Friday, January 22, 2010
In the Trees
I'm sitting in a coffee shop in Winter Park, waiting for the sun to come up before heading over Berthoud Pass, going back to Fort Collins after two days of good skiing. The groomed ski trails were sketchy at best, lots of bare spots and rocks, but the woods harbored deep powder. Few skiers were out...the destination folks and the day trippers were waiting for the snow that would accompany massive winter storms.
So few folks ventured into the woods. But the woods harbored old ski tracks, covered with the few inches of snow that had fallen during the last week. The tracks wound between trees, under branches, around logs, catching the sloping curve of the hillside. Skiing trees keeps one totally focused...following a trail between two trees and realizing the track was probably made by a 10 year old and one just might not fit...judging the degree of slope...avoiding tree wells (spaces under trees that are deep hollows)...trying to psyche out the next couple of turns. And, then, suddenly making a new track and hoping not to shudder to a stop in some deep pocket of powder or, worse, have the skis go under a log and suddenly stop resulting in some form, hopefully non-lethal, of face plant. More commonly, I turn off an old trail to make some new tracks and wind up buried in a drift of deep powder.

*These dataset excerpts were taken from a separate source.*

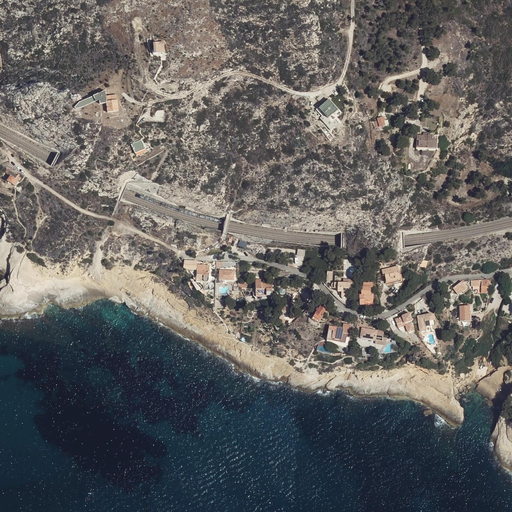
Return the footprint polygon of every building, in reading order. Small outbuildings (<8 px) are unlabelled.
[(165,52),(164,42),(153,43),(154,51),(152,51),(153,54),(154,55),(157,54),(157,53),(165,52)] [(119,111),(116,94),(106,96),(105,91),(93,96),(95,101),(99,100),(100,104),(107,103),(108,112),(119,111)] [(95,101),(93,96),(80,102),(75,107),(75,109),(80,108),(95,101)] [(338,110),(329,100),(319,108),(324,114),(321,117),(330,127),(338,120),(334,115),(338,110)] [(385,125),(383,117),(377,119),(378,120),(375,121),(377,127),(385,125)] [(427,148),(437,149),(438,139),(433,139),(433,135),(430,135),(428,135),(428,136),(423,135),(417,135),(417,140),(419,140),(419,146),(427,147),(427,148)] [(141,140),(131,144),(136,156),(139,155),(139,156),(144,154),(143,153),(146,152),(145,149),(148,148),(144,140),(142,141),(141,140)] [(419,140),(417,140),(417,148),(427,148),(427,147),(419,146),(419,140)] [(21,180),(17,178),(19,174),(9,168),(7,173),(12,176),(10,181),(18,186),(21,180)] [(304,257),(305,250),(296,248),(296,255),(304,257)] [(209,266),(197,265),(196,279),(196,281),(204,281),(204,282),(205,282),(206,282),(207,282),(208,280),(209,266)] [(398,266),(382,269),(383,274),(384,274),(385,273),(386,280),(400,277),(398,266)] [(229,280),(233,280),(234,271),(219,270),(219,280),(222,280),(229,280)] [(385,273),(384,274),(386,283),(401,279),(400,277),(386,280),(385,273)] [(348,306),(351,308),(353,299),(348,299),(348,290),(354,290),(354,283),(349,283),(349,282),(340,283),(340,276),(334,276),(334,283),(333,283),(332,284),(331,285),(331,286),(332,286),(332,287),(332,293),(340,300),(348,306)] [(261,279),(255,280),(256,295),(272,295),(272,291),(271,282),(264,282),(261,283),(261,281),(261,279)] [(485,279),(482,280),(482,282),(481,290),(487,290),(487,285),(489,285),(490,280),(489,280),(488,280),(485,279)] [(467,288),(462,281),(453,288),(456,292),(458,294),(467,288)] [(360,299),(360,305),(365,305),(364,301),(373,301),(373,294),(372,294),(372,287),(373,287),(373,282),(364,283),(364,287),(362,287),(362,295),(362,299),(360,299)] [(273,291),(272,291),(272,295),(256,295),(256,299),(274,298),(273,291)] [(285,304),(281,311),(291,316),(292,316),(297,304),(291,301),(289,305),(286,304),(285,304)] [(322,308),(316,304),(308,316),(314,321),(322,308)] [(470,315),(470,307),(467,307),(463,307),(460,307),(460,315),(461,320),(470,320),(470,315)] [(281,311),(280,314),(287,315),(286,319),(289,320),(291,316),(281,311)] [(403,317),(396,320),(398,326),(405,323),(406,325),(409,332),(411,331),(415,330),(411,321),(413,320),(410,313),(402,316),(403,317)] [(287,315),(280,314),(278,321),(285,323),(286,319),(287,315)] [(420,332),(435,330),(435,328),(435,320),(435,316),(432,314),(417,316),(420,332)] [(352,325),(344,324),(343,329),(330,326),(327,340),(341,342),(341,344),(348,345),(352,325)] [(365,326),(357,325),(356,332),(361,333),(361,338),(376,340),(383,341),(383,337),(384,331),(370,329),(365,329),(365,326)] [(387,337),(383,337),(383,341),(376,340),(375,343),(385,345),(387,337)]
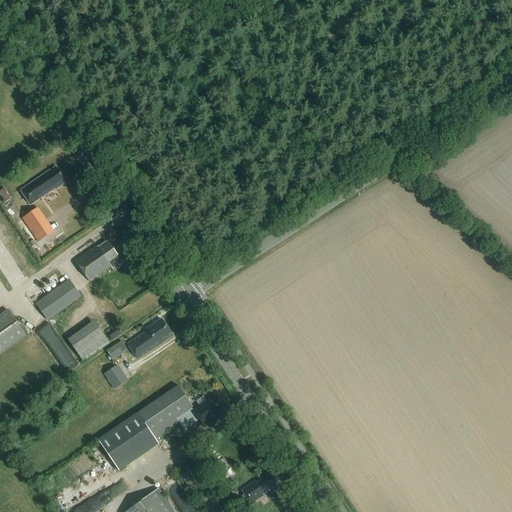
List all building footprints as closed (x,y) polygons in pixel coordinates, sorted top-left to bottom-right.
[(31,206),(55,190),(56,191),(64,186),(62,183),(65,181),(56,168),(21,192),(31,206)] [(0,189),(0,196),(3,202),(10,199),(5,188),(0,189)] [(37,243),(50,234),(39,217),(26,225),(37,243)] [(74,262),(89,282),(110,267),(108,263),(116,257),(106,242),(97,249),(96,247),(74,262)] [(81,297),(69,280),(35,304),(47,321),(81,297)] [(0,355),(26,336),(7,310),(0,314),(0,355)] [(147,330),(147,331),(148,332),(129,345),(139,359),(151,350),(152,352),(173,337),(161,320),(147,330)] [(109,344),(94,322),(68,340),(83,362),(109,344)] [(109,337),(112,341),(121,334),(118,330),(109,337)] [(112,348),(106,352),(112,360),(117,356),(112,348)] [(128,380),(118,365),(104,375),(114,390),(128,380)] [(97,441),(118,472),(158,445),(155,440),(179,423),(176,419),(193,408),(178,386),(97,441)] [(216,396),(193,411),(204,428),(214,422),(212,421),(226,412),(216,396)] [(223,458),(212,464),(222,481),(232,475),(223,458)] [(194,459),(177,472),(205,511),(226,511),(230,509),(194,459)] [(276,484),(270,475),(256,484),(255,482),(241,491),(250,505),(269,492),(268,489),(276,484)] [(174,511),(158,489),(126,511),(174,511)] [(237,500),(230,505),(234,511),(241,506),(237,500)]
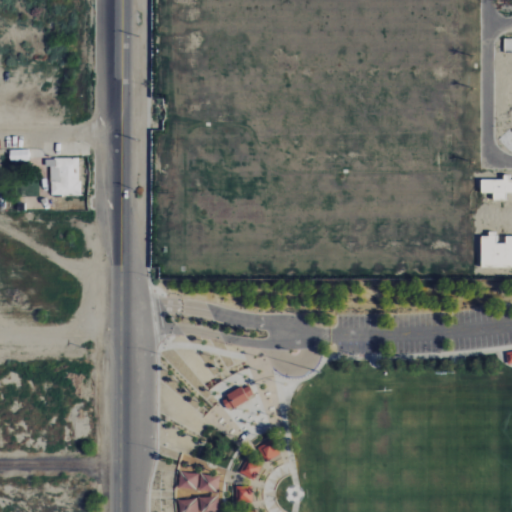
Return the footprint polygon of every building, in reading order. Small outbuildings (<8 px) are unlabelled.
[(82,195),(51,195),(51,157),(80,157),(80,181),(82,181),(82,195)] [(493,200),(506,199),(506,192),(511,192),(511,179),(480,180),(481,192),(493,192),(493,200)] [(511,236),(505,237),(505,243),(495,244),(495,234),(480,234),(481,267),(511,266),(511,236)] [(247,398),(242,389),(248,385),(250,390),(253,394),(247,398)] [(229,401),(244,393),(242,389),(240,386),(239,387),(227,394),(226,394),(227,397),(229,401)] [(244,393),(247,398),(248,400),(233,408),(232,406),(229,401),(244,393)] [(232,406),(226,409),(223,403),(221,400),(227,397),(232,406)] [(257,447),(265,462),(280,454),(272,439),(257,447)] [(262,466),(247,458),(239,473),(254,481),(262,466)] [(219,511),(218,473),(178,475),(179,489),(186,489),(187,497),(178,498),(178,511),(219,511)] [(252,486),(236,486),(236,502),(251,502),(252,486)]
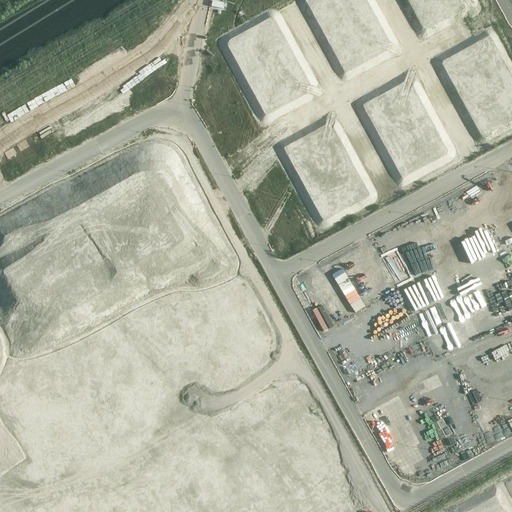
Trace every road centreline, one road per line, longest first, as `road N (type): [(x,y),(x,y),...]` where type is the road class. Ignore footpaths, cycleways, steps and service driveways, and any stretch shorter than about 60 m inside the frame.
road 1 (unclassified): [(0,197),(180,107),(275,273)]
road 2 (unclassified): [(275,273),(398,495),(418,495),(511,444)]
road 3 (unclassified): [(275,273),(511,147)]
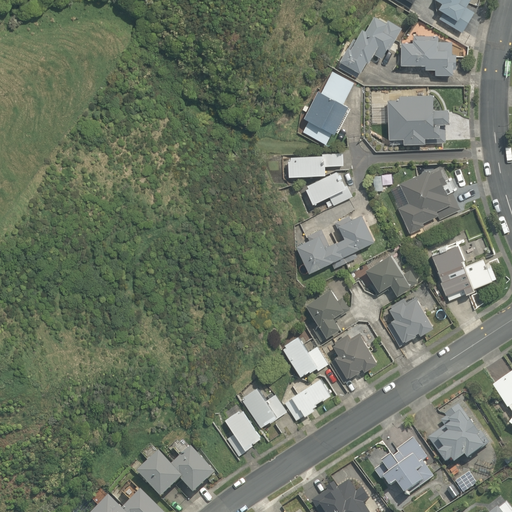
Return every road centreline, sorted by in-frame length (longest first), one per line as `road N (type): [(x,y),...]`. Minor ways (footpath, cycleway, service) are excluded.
road 1 (residential): [(221,511),(511,325)]
road 2 (residential): [(511,170),(504,129),(511,37)]
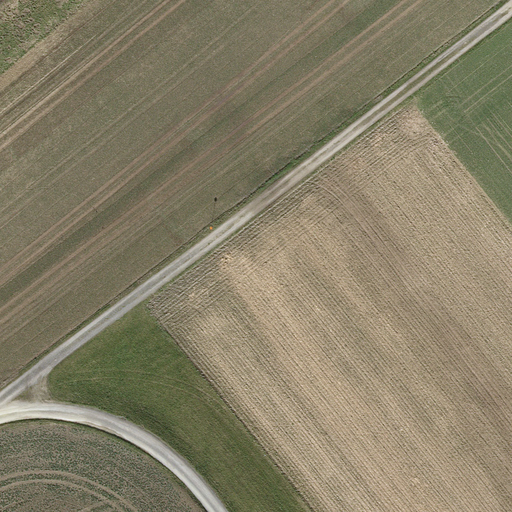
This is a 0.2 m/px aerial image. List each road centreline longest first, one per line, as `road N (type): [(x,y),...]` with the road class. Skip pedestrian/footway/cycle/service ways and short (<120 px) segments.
road 1 (track): [(511,5),(0,401)]
road 2 (track): [(215,511),(180,462),(112,421),(38,408),(0,411)]
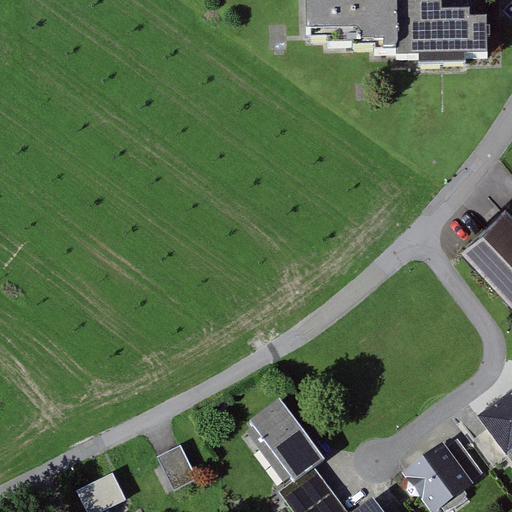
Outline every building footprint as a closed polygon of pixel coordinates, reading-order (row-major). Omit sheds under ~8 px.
[(306,0),(307,36),(359,35),(359,46),(383,46),(383,55),(396,55),(396,62),(488,60),(487,20),(471,20),(471,12),(468,12),(443,13),(442,5),(434,5),(427,5),(414,5),(398,6),(397,0),(306,0)] [(471,249),(511,294),(511,213),(471,249)] [(511,400),(483,421),(511,460),(511,459),(511,400)] [(365,511),(349,511),(320,474),(330,466),(283,404),(254,426),(299,486),(284,497),(294,511),(383,511),(377,503),(365,511)] [(403,475),(429,511),(437,511),(473,487),(443,446),(403,475)] [(180,448),(156,460),(173,493),(197,481),(180,448)] [(113,476),(77,495),(86,511),(105,511),(126,501),(113,476)]
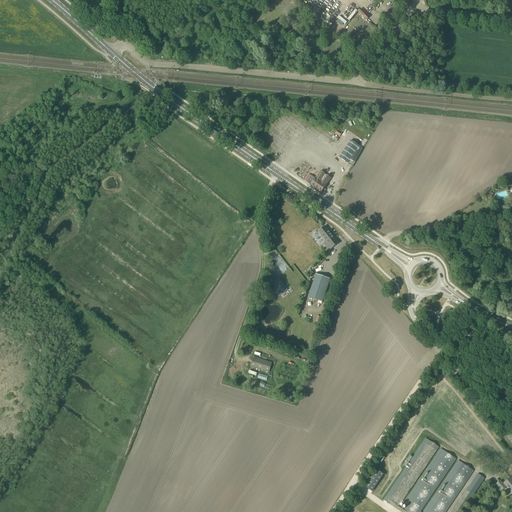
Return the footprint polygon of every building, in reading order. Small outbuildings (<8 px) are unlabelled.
[(367,20),(369,18),(360,10),(358,11),(356,10),(348,19),(350,21),(358,12),(367,20)] [(345,24),(347,22),(340,16),(338,18),(345,24)] [(355,139),(353,142),(350,141),(339,157),(348,163),(359,146),(359,147),(362,143),(355,139)] [(324,173),(321,171),(316,178),(315,178),(311,176),(306,182),(310,185),(321,193),(321,192),(326,185),(331,178),(327,176),(327,175),(327,176),(324,174),(324,173)] [(339,243),(325,226),(318,232),(326,241),(323,244),(329,251),(339,243)] [(277,262),(288,272),(292,266),(282,257),(277,262)] [(308,297),(323,302),(330,279),(316,274),(308,297)] [(279,278),(273,283),(282,294),(288,290),(279,278)] [(269,373),(272,363),(253,357),(250,367),(269,373)] [(400,511),(445,511),(474,471),(462,463),(430,509),(425,505),(427,502),(456,459),(444,451),(404,511),(398,507),(439,447),(429,441),(389,500),(391,502),(389,504),(400,511)] [(375,468),(363,485),(372,491),(384,474),(375,468)] [(461,511),(482,482),(486,485),(489,484),(492,488),(497,485),(492,480),(486,483),(483,481),(485,478),(478,474),(451,511),(461,511)] [(511,492),(511,477),(503,484),(500,481),(497,484),(502,490),(507,486),(511,492)]
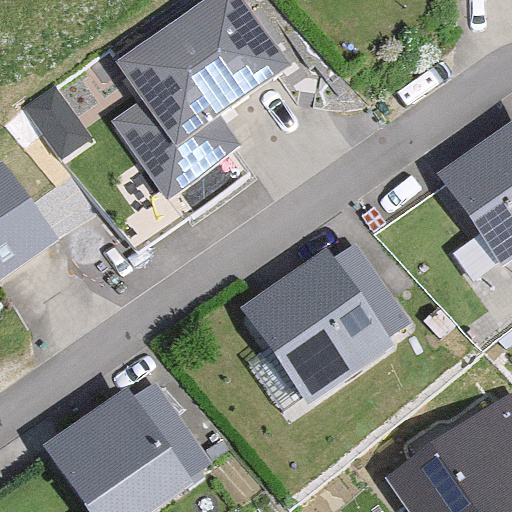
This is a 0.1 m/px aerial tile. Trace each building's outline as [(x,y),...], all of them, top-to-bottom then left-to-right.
[(290,79),(236,0),(198,0),(94,70),(124,114),(105,126),(164,214),(252,155),(229,120),(290,79)] [(511,130),(431,187),(490,273),(511,258),(511,130)] [(7,156),(0,161),(0,287),(68,239),(7,156)] [(327,258),(238,318),(305,416),(394,356),(327,258)] [(511,511),(511,398),(511,397),(385,485),(403,511),(511,511)] [(159,511),(188,491),(120,398),(35,459),(73,511),(159,511)]
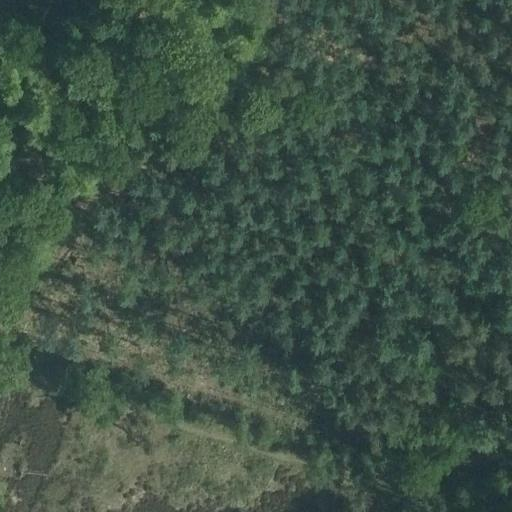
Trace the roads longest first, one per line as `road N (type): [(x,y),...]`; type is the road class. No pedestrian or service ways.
road 1 (track): [(0,364),(410,490)]
road 2 (track): [(294,91),(100,161),(0,355)]
road 3 (track): [(511,30),(294,91)]
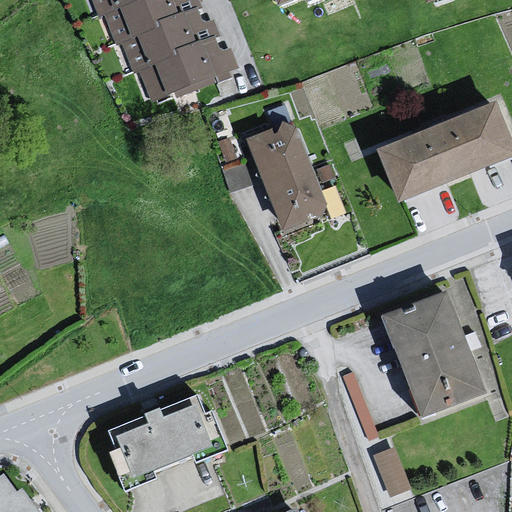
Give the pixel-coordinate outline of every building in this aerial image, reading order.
[(91,0),(99,16),(104,14),(136,0),(91,0)] [(136,0),(104,14),(116,45),(122,43),(197,10),(203,7),(199,0),(136,0)] [(281,0),(287,13),(323,0),(281,0)] [(201,18),(197,10),(122,43),(134,73),(139,71),(215,38),(221,35),(213,19),(205,21),(201,18)] [(218,46),(215,38),(139,71),(151,103),(174,92),(176,98),(216,82),(213,78),(240,67),(231,48),(224,49),(218,46)] [(511,136),(500,108),(380,155),(404,209),(511,166),(511,136)] [(298,130),(249,147),(286,237),(324,220),(327,211),(298,130)] [(452,301),(388,325),(426,424),(494,403),(452,301)] [(155,431),(117,443),(123,453),(111,458),(126,496),(159,486),(156,478),(195,463),(196,468),(231,455),(215,418),(207,421),(202,401),(188,404),(191,415),(168,423),(164,416),(151,421),(155,431)] [(393,495),(413,487),(396,443),(375,452),(393,495)] [(2,474),(0,475),(0,511),(38,511),(22,488),(16,493),(2,474)]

In the trees it's all about figuring your next moves through a tangle of trees and branches, being grateful for the helmet as you lean forward and downward, in the silence of the forest...pure concentration.
Not at all like the Denver road traffic that I had to move my SUV through in order to reach these still, silent woods.
Thursday, January 7, 2010
Snow Mountain Ranch
We stayed in a high mountain cabin outside of the small town Tabernash with a group of friends from the Colorado Mountain Club. If it were not snowing too hard, you could see the western side of the Continental Divide across the valley, rising above the lower forested hills. We skied for three days, cross-country skiing, breaking trail sometimes, sometimes gliding on groomed runs, sometimes just standing breathless in the forest after a stiff climb uphill, discovering patterns in the snow.
And sometimes the patterns were ones we made ourselves in the shop at the Nordic Center. Yet they all seemed to represent a kind of structure to our experience, bringing the vastness of the landscape down to a comprehensible scale, one that could be touched and moved through. And moved on.
Saturday, January 2, 2010
Parties
Christmas is the one time of year when everyone gets into art installations. The tree, decorations, music...kind of like going to a museum to see an ephemeral collection of objects. So we move around furniture, string lights outside, and create an atmosphere for reminding ourselves of our traditions and for enjoying a change in domestic ambiance. And part of that ambiance is directed toward getting together with friends and family, having a "hyggelig" evening (as they say in Norway and Denmark), being warm, cozy, and glad to be together. We are, after all, a social species.
And so there is the need for preparation...food and drink and music. As in past years, we have a band. This year, The Fort Collins Blue Grass Band, and last year, the Piggies. About 80 people come by during the evening...the older boys create a game room in the study where they can hook up to the internet...the younger kids stay downstairs for crafts and movies. Age groups creating their own sense of fun. We dedicate this and every annual party to our friend, Marita Vander Have, who died a year ago from cancer. We began this annual party with her about 25 years ago in Maryland and we have carried it west with us like a well worn leather coat.
But there are also parties that change the pace. Patrick and I went down to the Acid Candy Cane event at the F/stop, a coffee house that brings life and good drink to the Center for Fine Art Photography in downtown Fort Collins. Music by Dirty Monkey. Live Art. Opening reception. Now this does change the pace...kind of picks things up a bit. Enough at least to then move onto the party at Francisco's where the dancing is still going on. Funny, though, nobody wants to make breakfast for us at 2:00 am though we did call several friends to see if they were up. And, get this, they are still our friends.
And then the more formal dinners...Christmas Day around the dining room table, the three hour meals...interrupted perhaps for a walk around the block if it's not snowing too hard...and having the opportunity to just share the simple act of being alive, all at the same time, enjoying one another's laughter, talk, observations. Sometimes just being here is enough.
Happy New Year. Feliz Año Nuevo. Glad Nytt År.